[Records contained in a dataset]
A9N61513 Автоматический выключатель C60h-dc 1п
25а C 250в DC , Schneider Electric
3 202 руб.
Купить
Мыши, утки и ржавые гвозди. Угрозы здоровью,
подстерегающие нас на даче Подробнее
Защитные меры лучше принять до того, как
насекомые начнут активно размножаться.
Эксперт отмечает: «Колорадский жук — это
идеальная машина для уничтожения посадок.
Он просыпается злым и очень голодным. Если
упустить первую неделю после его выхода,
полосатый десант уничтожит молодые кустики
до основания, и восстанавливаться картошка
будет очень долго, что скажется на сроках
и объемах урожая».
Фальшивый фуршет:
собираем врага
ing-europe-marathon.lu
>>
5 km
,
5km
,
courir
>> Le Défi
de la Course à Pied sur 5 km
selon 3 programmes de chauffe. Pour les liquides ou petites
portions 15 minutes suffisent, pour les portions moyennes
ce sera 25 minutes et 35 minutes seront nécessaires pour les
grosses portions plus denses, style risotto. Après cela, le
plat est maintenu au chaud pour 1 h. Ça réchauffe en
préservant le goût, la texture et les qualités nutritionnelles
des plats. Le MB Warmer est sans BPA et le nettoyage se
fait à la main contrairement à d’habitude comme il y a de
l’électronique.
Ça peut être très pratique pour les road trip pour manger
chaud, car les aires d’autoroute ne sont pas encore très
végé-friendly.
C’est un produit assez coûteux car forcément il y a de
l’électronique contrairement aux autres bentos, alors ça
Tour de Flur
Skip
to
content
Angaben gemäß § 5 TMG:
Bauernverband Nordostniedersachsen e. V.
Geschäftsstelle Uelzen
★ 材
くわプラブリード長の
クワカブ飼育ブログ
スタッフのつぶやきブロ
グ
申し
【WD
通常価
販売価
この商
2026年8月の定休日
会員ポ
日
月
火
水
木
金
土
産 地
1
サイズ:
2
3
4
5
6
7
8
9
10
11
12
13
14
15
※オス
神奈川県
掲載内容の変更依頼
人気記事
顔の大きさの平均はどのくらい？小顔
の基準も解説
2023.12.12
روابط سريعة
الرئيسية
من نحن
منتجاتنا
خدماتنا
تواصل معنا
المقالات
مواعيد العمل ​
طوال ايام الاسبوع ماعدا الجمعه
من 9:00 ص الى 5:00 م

> _Work instructions_
Reproduce only the lines above, starting at the line with "l’électronique." and ending at the line with "Geschäftsstelle Uelzen", exactly as written.

> _Result for this task_
l’électronique.
Ça peut être très pratique pour les road trip pour manger
chaud, car les aires d’autoroute ne sont pas encore très
végé-friendly.
C’est un produit assez coûteux car forcément il y a de
l’électronique contrairement aux autres bentos, alors ça
Tour de Flur
Skip
to
content
Angaben gemäß § 5 TMG:
Bauernverband Nordostniedersachsen e. V.
Geschäftsstelle Uelzen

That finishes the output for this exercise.